When Hubby was immersed in the computer industry, he traveled to the UK frequently and I got to tag along. We made many friends there. They taught us that some things travel well: friendship.
If you read my blog post on my Swedish heritage, you know all about my cousin Jane. Having her in my life has been a great gift. She looked after my son when he studied in Sweden, she and her husband have made the effort to travel with us in Europe and she is that wonderful link to my mother's Swedish side of the family.
And as for new friends... ten years ago, Hubby and I took a leap and moved to a completely new city, not knowing anyone. We had heard that people in Seattle were friendly and polite, but not likely to invite you over for BBQ. That is true to a certain extent, but despite the difficulty of meeting and making friends when you are older and encumbered with that aforementioned baggage, we have some wonderful friends who have welcomed us over for BBQ!

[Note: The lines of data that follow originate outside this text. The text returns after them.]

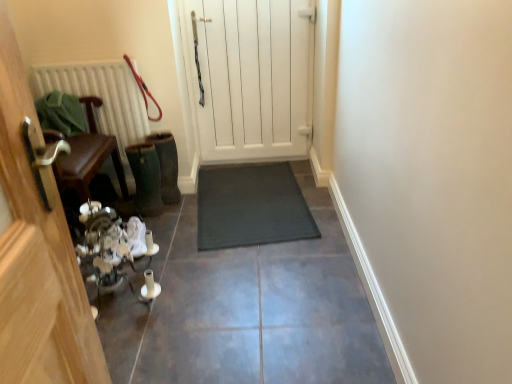
Question: From the image's perspective, is white wooden door at center, arranged as the 1th door when viewed from the right, positioned above or below dark gray rubber mat at center?

Choices:
 (A) below
 (B) above

Answer: (B)

Question: Is white wooden door at center, marked as the 2th door in a left-to-right arrangement, in front of or behind dark gray rubber mat at center in the image?

Choices:
 (A) behind
 (B) front

Answer: (A)

Question: Estimate the real-world distances between objects in this image. Which object is closer to the dark gray rubber mat at center?

Choices:
 (A) white textured radiator at left
 (B) wooden chair at left, acting as the first door starting from the front
 (C) dark gray rubber mat at center
 (D) red leather leash at upper left
 (E) white wooden door at center, marked as the 2th door in a left-to-right arrangement

Answer: (C)

Question: Estimate the real-world distances between objects in this image. Which object is closer to the red leather leash at upper left?

Choices:
 (A) dark gray rubber mat at center
 (B) wooden chair at left, the second door from the right
 (C) dark gray rubber mat at center
 (D) white wooden door at center, arranged as the 1th door when viewed from the right
 (E) white textured radiator at left

Answer: (E)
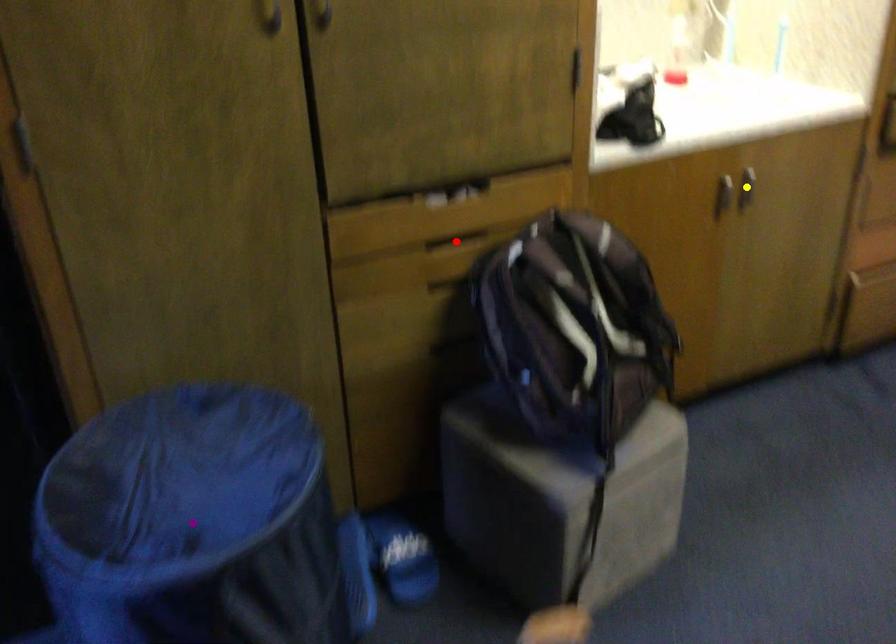
Order these from nearest to farthest:
A) purple point
B) yellow point
C) red point

purple point, red point, yellow point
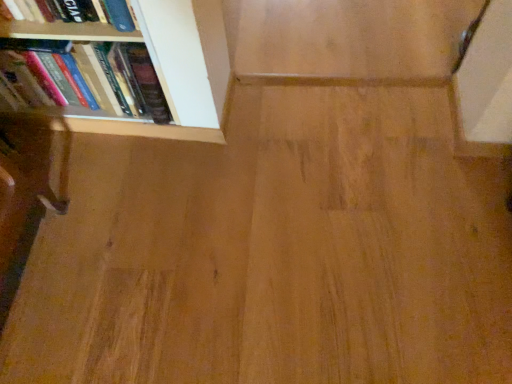
Measure the distance between point (169,57) and camera.

Point (169,57) is 1.17 meters away from camera.

What is the approximate width of wooden bookcase at upper left?

wooden bookcase at upper left is 22.98 centimeters wide.

Where is `wooden bookcase at upper left`? wooden bookcase at upper left is located at coordinates (211, 55).

This screenshot has width=512, height=384. Describe the element at coordinates (211, 55) in the screenshot. I see `wooden bookcase at upper left` at that location.

Locate an element on the screen. This screenshot has height=384, width=512. wooden bookcase at upper left is located at coordinates (211, 55).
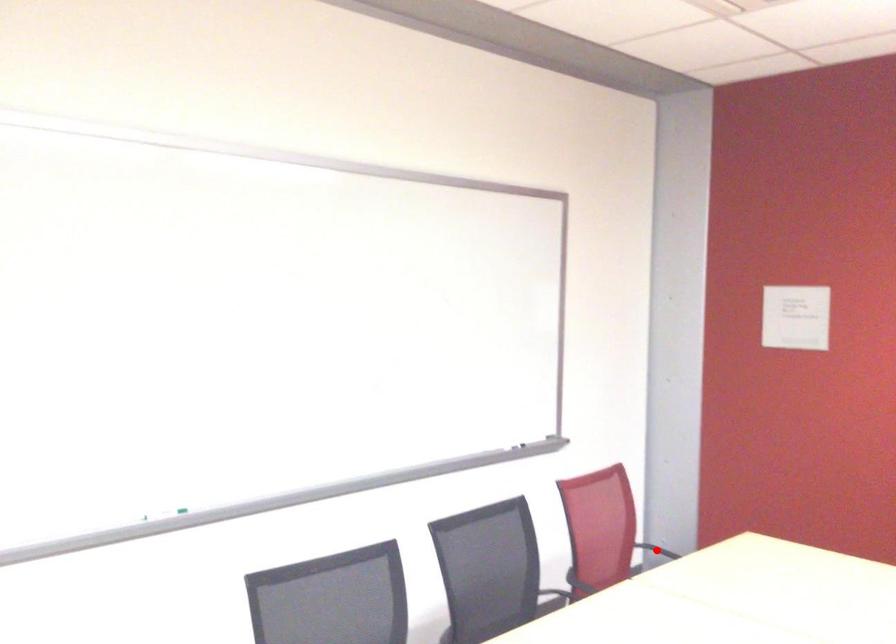
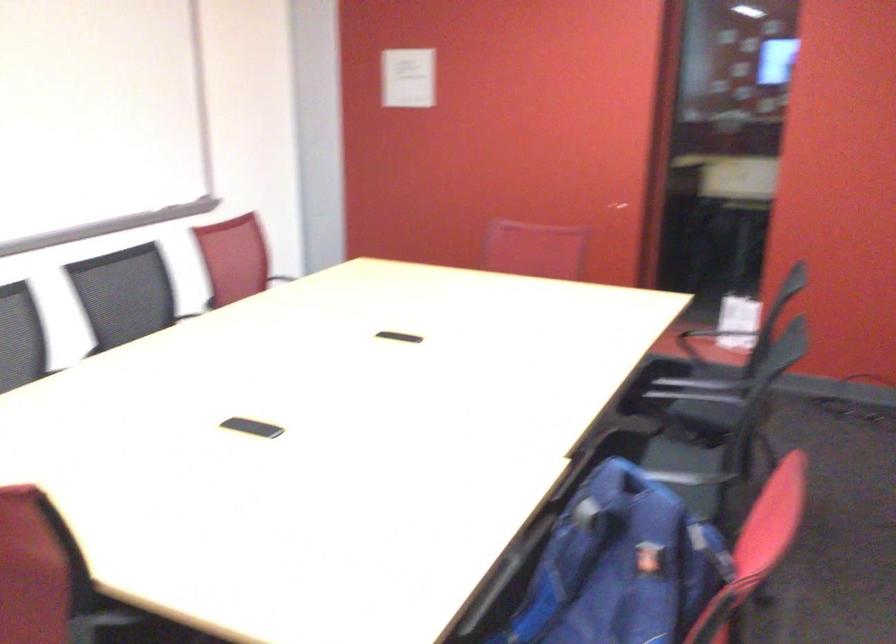
Question: I am providing you with two images of the same scene from different viewpoints. A red point is marked on the first image. Is the red point's position out of view in image 2?

Choices:
 (A) Yes
 (B) No

Answer: (A)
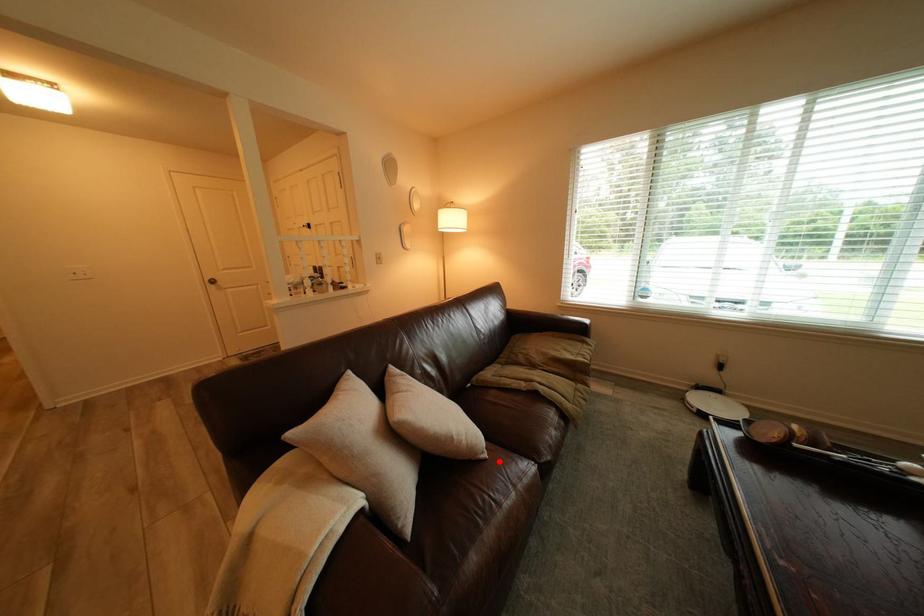
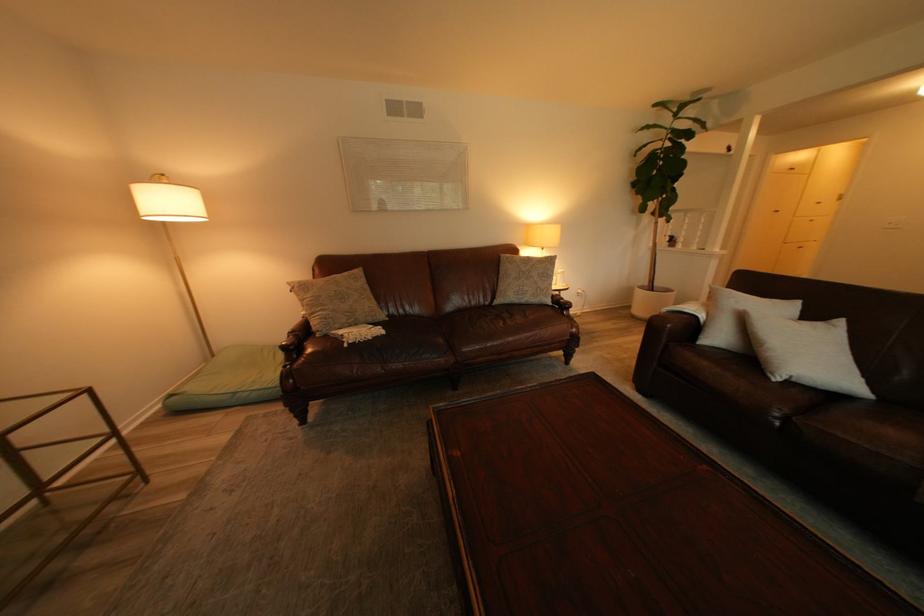
Locate, in the second image, the point that corresponds to the highlighted location in the first image.

(784, 379)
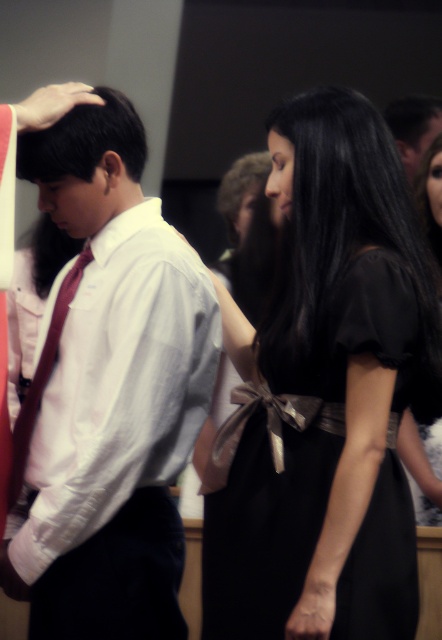
Does black satin dress at center have a larger size compared to matte red tie at center?

Yes.

Does point (275, 426) lie behind point (60, 321)?

That is False.

Who is more forward, (288, 390) or (56, 317)?

Point (288, 390) is more forward.

Where is `black satin dress at center`? The image size is (442, 640). black satin dress at center is located at coordinates (324, 394).

Which is more to the right, white satin shirt at center or matte red tie at center?

white satin shirt at center

Who is lower down, white satin shirt at center or matte red tie at center?

Positioned lower is matte red tie at center.

Between point (72, 609) and point (37, 403), which one is positioned in front?

Point (72, 609)

Locate an element on the screen. white satin shirt at center is located at coordinates (110, 392).

Does shiny black dress at center appear on the right side of matte red tie at center?

Correct, you'll find shiny black dress at center to the right of matte red tie at center.

Is point (433, 500) behind point (53, 342)?

That is True.

The height and width of the screenshot is (640, 442). Find the location of `shiny black dress at center`. shiny black dress at center is located at coordinates (422, 467).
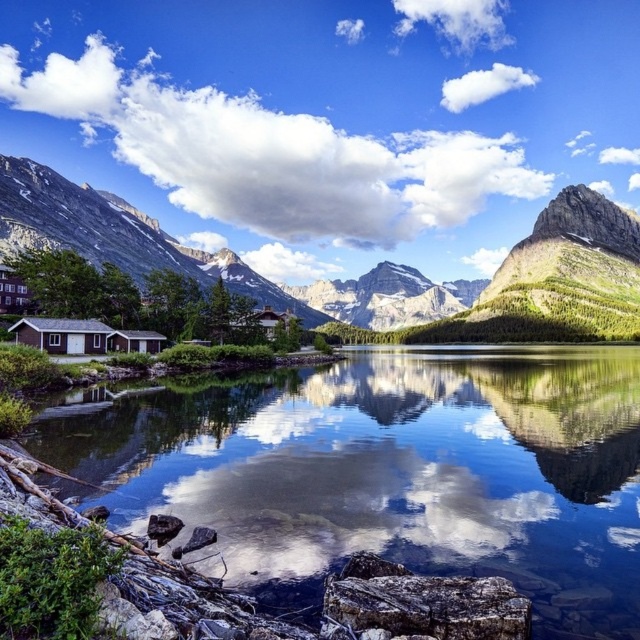
You are a hiker standing at the edge of the lake and want to take a photo of the clear glass water at center and the green grassy mountain at center. Which object should you focus on first if you want both to be in sharp focus?

You should focus on the green grassy mountain at center first because it is farther away from the clear glass water at center, ensuring both will be in focus when using depth of field.

You are standing at the edge of the lake and want to take a photo of both the clear glass water at center and the green grassy mountain at center. Since you have a wide angle lens, will you be able to capture both in the same frame?

The clear glass water at center is in front of the green grassy mountain at center, so yes, you can capture both in the same frame as they are aligned along the same line of sight.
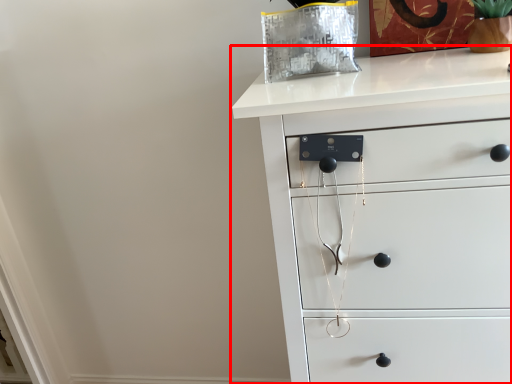
Question: In this image, where is chest of drawers (annotated by the red box) located relative to glass vase?

Choices:
 (A) left
 (B) right

Answer: (A)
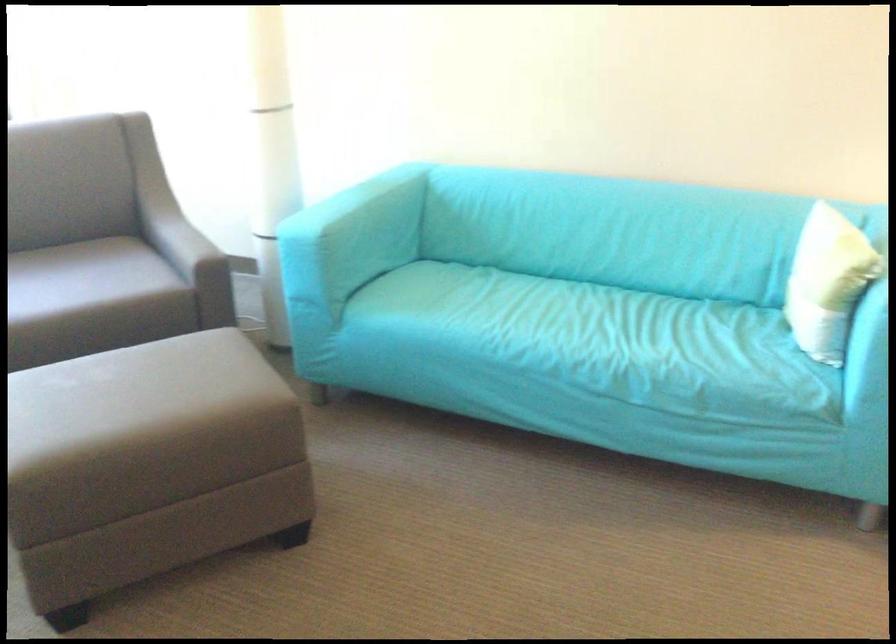
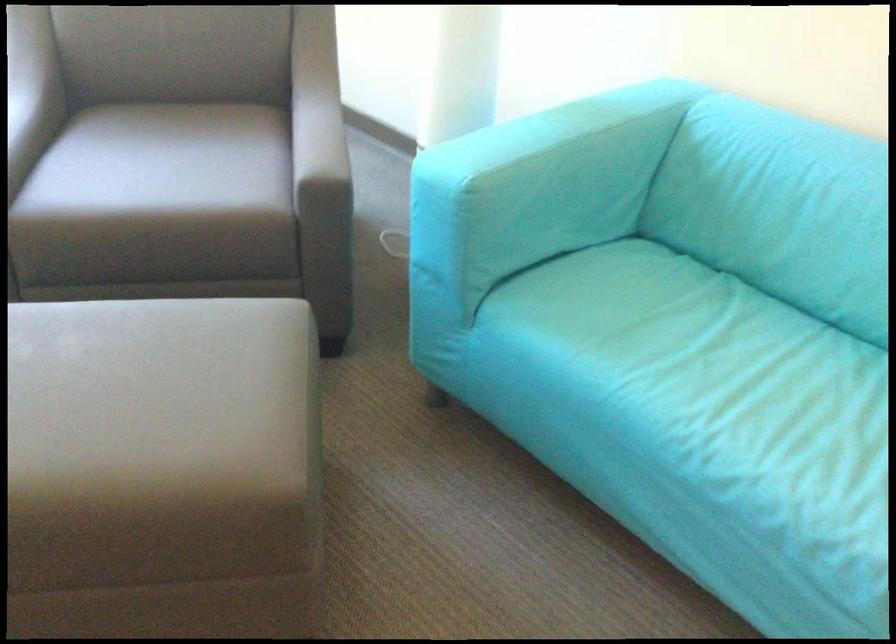
The point at (191, 413) is marked in the first image. Where is the corresponding point in the second image?

(162, 469)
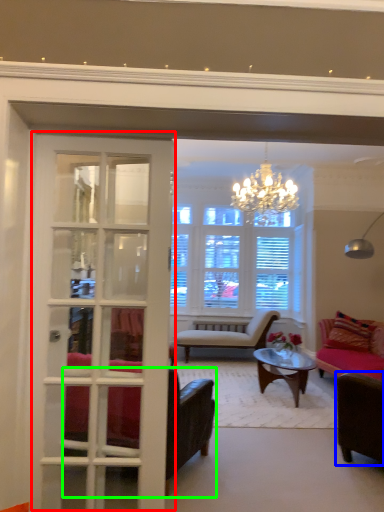
Question: Estimate the real-world distances between objects in this image. Which object is farther from door (highlighted by a red box), chair (highlighted by a blue box) or chair (highlighted by a green box)?

Choices:
 (A) chair
 (B) chair

Answer: (A)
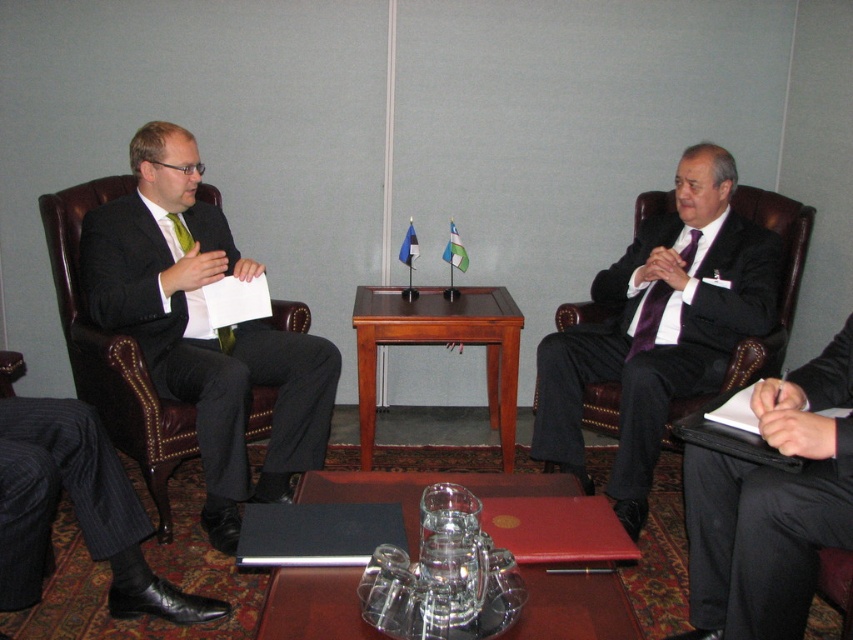
Question: Can you confirm if purple satin suit at center is thinner than black smooth suit at right?

Choices:
 (A) yes
 (B) no

Answer: (B)

Question: Which object appears closest to the camera in this image?

Choices:
 (A) transparent glass table at center
 (B) pinstripe fabric suit at lower left
 (C) purple satin suit at center

Answer: (A)

Question: Which of the following is the closest to the observer?

Choices:
 (A) transparent glass table at center
 (B) pinstripe fabric suit at lower left
 (C) black smooth suit at right
 (D) brown leather armchair at left

Answer: (A)

Question: Which point is closer to the camera?

Choices:
 (A) brown leather armchair at left
 (B) pinstripe fabric suit at lower left
 (C) purple satin tie at center
 (D) brown wooden table at center

Answer: (B)

Question: Can you confirm if brown wooden table at center is wider than purple satin tie at center?

Choices:
 (A) no
 (B) yes

Answer: (B)

Question: Can you confirm if purple satin suit at center is smaller than black smooth suit at right?

Choices:
 (A) yes
 (B) no

Answer: (B)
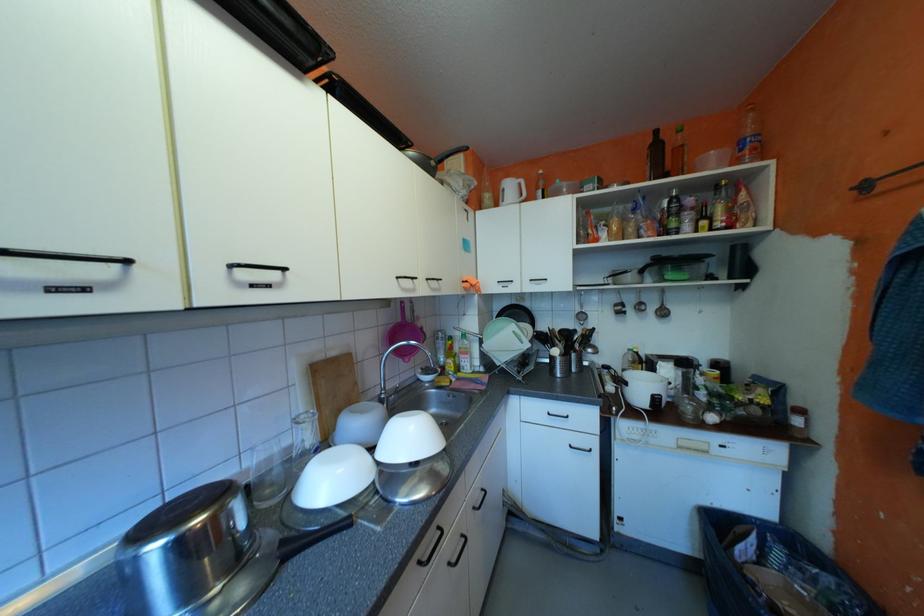
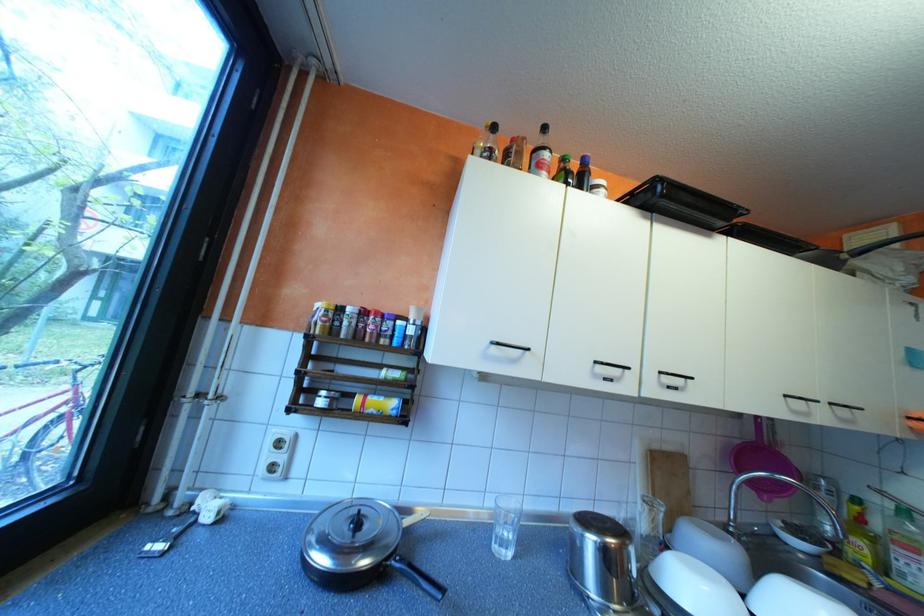
Locate, in the second image, the point that corresponds to point 248,282 in the first image.

(673, 383)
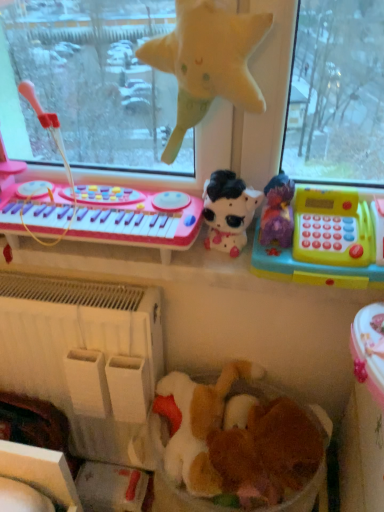
Question: Which direction should I rotate to look at fuzzy brown teddy bear at center, which appears as the fifth toy when viewed from the top, — up or down?

Choices:
 (A) up
 (B) down

Answer: (B)

Question: Which direction should I rotate to look at plush black and white cow at center, arranged as the 2th toy when viewed from the top, — up or down?

Choices:
 (A) up
 (B) down

Answer: (A)

Question: Can white plastic radiator at lower left be found inside plush black and white cow at center, arranged as the 2th toy when viewed from the top?

Choices:
 (A) yes
 (B) no

Answer: (B)

Question: Can you confirm if plush black and white cow at center, positioned as the fourth toy in bottom-to-top order, is bigger than white plastic radiator at lower left?

Choices:
 (A) no
 (B) yes

Answer: (A)

Question: Is plush black and white cow at center, arranged as the 2th toy when viewed from the top, positioned before white plastic radiator at lower left?

Choices:
 (A) yes
 (B) no

Answer: (A)

Question: Can you confirm if plush black and white cow at center, positioned as the fourth toy in bottom-to-top order, is taller than white plastic radiator at lower left?

Choices:
 (A) no
 (B) yes

Answer: (A)

Question: Could you tell me if plush black and white cow at center, arranged as the 2th toy when viewed from the top, is facing white plastic radiator at lower left?

Choices:
 (A) yes
 (B) no

Answer: (B)

Question: Is white plastic radiator at lower left at the back of plush black and white cow at center, positioned as the fourth toy in bottom-to-top order?

Choices:
 (A) yes
 (B) no

Answer: (B)

Question: Does yellow plastic cash register at right, the third toy in the top-to-bottom sequence, have a smaller size compared to pink plastic musical keyboard at left?

Choices:
 (A) yes
 (B) no

Answer: (A)

Question: Can you confirm if yellow plastic cash register at right, the third toy in the top-to-bottom sequence, is bigger than pink plastic musical keyboard at left?

Choices:
 (A) yes
 (B) no

Answer: (B)

Question: From a real-world perspective, does yellow plastic cash register at right, which is counted as the 3th toy, starting from the bottom, sit lower than pink plastic musical keyboard at left?

Choices:
 (A) yes
 (B) no

Answer: (B)

Question: From the image's perspective, would you say yellow plastic cash register at right, the third toy in the top-to-bottom sequence, is shown under pink plastic musical keyboard at left?

Choices:
 (A) no
 (B) yes

Answer: (B)

Question: Is pink plastic musical keyboard at left located within yellow plastic cash register at right, the third toy in the top-to-bottom sequence?

Choices:
 (A) yes
 (B) no

Answer: (B)

Question: Is yellow plastic cash register at right, which is counted as the 3th toy, starting from the bottom, far from pink plastic musical keyboard at left?

Choices:
 (A) no
 (B) yes

Answer: (A)

Question: Can you confirm if fluffy white stuffed animal at center, which is the fourth toy from top to bottom, is shorter than pink plastic musical keyboard at left?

So many wonderful friendships in my life, and I am so glad I am still in touch with many of the people I have known over the years, even if it's just in cyberspace. Barbie, Candy, Lois, Janice, Linda, Rick, Ralph, Paul, Jeanne, David, Stephen, Dan, Bob, John, Leslie, Bill, Glenn, Steve, Judy, Lois, Lesley, Myra, Janie, Chris, Jim and John. So many more and too many new faces to list here.
No matter what you feel about the Internet or Facebook or any form of social media, it does have the power to bridge the time gap, to reach out over time and bring back happy memories and reunite us with those who knew our young and pure selves, before we had all of that baggage to carry.
Thinking about them all, I am wondering if our memories of each other would be the same. If they remember the same things that I remember. What remains and what has fallen away?
My 50th High School Reunion will take place in 2016 and I plan to attend so I can see my "childhood" friends in person once again. And you know what? I think we will just pick up where we left off!
Have you reunited with your childhood friends?